MS Edge, or MS Wordpad, or LO Writer render the XML tree fully--showing there is no content.

And, as I'd expect it opens blank in LibreOffice with the 'Word 2003 XML' import filter. But I'd guess we may not have an XSLT filter in place to support Word 2007 XML? @Miklos, Mike, am I missing something on our filter handling here? 

Perhaps your company needs a support contract from one of the community members?
Comment 9 BDF 2024-01-05 14:21:26 UTC
Created attachment 191776 [details]
writer screenshot xml file.jpg

As said, 'test file.xml' does not contain any text. It's just a single blank page. I guess that you meant that as no "w:t content".

The main problem is that the xml file is displayed as shown in the attached screenshot (which is what is displayed in "xml file LibreOffice" (15.54 KB, application/pdf))
Comment 10 Miklos Vajna 2024-01-08 10:48:50 UTC
Created attachment 191809 [details]
Word XML Document: test file.

Interestingly if I open the sample XML in Word, I get an empty document, while the XML definitely has some content.

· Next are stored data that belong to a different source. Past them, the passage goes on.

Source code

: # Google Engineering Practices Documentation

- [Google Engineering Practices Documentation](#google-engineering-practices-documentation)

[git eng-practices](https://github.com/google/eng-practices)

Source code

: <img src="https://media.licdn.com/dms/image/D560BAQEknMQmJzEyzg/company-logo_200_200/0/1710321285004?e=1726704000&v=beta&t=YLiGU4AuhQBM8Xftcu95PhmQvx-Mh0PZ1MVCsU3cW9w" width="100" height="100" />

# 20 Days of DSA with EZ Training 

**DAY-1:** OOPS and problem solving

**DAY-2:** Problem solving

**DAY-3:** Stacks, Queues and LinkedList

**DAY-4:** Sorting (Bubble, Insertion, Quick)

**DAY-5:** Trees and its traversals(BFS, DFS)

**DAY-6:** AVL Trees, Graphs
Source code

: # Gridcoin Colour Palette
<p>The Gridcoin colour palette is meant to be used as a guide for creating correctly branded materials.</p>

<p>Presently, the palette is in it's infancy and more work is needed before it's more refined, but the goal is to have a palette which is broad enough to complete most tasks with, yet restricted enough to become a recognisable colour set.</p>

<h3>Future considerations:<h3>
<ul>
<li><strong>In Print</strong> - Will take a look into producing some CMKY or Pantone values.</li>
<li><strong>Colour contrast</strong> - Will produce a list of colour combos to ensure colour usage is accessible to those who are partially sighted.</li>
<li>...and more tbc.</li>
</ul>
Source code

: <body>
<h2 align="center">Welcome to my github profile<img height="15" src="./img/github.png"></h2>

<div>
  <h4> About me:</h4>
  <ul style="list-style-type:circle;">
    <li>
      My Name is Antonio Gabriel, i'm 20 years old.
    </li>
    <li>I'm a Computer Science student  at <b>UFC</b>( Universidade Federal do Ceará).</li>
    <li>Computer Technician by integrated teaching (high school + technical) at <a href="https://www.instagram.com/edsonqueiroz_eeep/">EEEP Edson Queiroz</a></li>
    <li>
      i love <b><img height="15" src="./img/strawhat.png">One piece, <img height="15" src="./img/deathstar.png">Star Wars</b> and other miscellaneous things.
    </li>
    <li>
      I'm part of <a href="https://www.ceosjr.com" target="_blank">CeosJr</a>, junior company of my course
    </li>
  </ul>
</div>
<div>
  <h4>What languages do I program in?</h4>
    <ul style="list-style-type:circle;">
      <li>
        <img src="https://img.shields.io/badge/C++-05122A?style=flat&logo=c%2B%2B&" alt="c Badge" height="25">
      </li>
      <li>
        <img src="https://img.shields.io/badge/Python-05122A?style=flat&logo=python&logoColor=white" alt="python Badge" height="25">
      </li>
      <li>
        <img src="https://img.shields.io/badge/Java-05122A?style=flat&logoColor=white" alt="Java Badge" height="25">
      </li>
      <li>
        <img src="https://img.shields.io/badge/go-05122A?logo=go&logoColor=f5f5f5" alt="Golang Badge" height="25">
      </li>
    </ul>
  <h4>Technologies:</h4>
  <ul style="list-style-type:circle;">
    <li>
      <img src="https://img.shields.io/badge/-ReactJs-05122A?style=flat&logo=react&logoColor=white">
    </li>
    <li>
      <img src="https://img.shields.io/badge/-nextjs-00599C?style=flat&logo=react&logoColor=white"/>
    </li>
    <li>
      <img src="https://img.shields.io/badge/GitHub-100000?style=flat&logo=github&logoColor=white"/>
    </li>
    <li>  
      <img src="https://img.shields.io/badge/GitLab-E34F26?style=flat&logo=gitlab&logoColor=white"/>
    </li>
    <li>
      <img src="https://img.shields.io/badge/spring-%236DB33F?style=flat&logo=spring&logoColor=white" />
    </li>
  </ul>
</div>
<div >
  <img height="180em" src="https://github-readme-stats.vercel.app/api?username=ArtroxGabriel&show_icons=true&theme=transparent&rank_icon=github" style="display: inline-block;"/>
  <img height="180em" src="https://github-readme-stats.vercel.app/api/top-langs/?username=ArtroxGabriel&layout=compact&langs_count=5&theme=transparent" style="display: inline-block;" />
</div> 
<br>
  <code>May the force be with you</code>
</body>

I attach a perhaps better example: it's just "test" in Word, but it shows the XML markup in Writer as plain text. This is a "Word XML Document" on Word's UI.

Is this what you want to open in Writer?
Comment 11 BDF 2024-01-11 09:04:01 UTC
(In reply to Miklos Vajna from comment #10)
> 
> Is this what you want to open in Writer?

Yes.
the file should look in Writer as it looks like in Word.

The strange thing is that my (Linux) system does not even suggest to open xml with Writer in the right click menu.

Same on Android where LibreOffice does not open the file.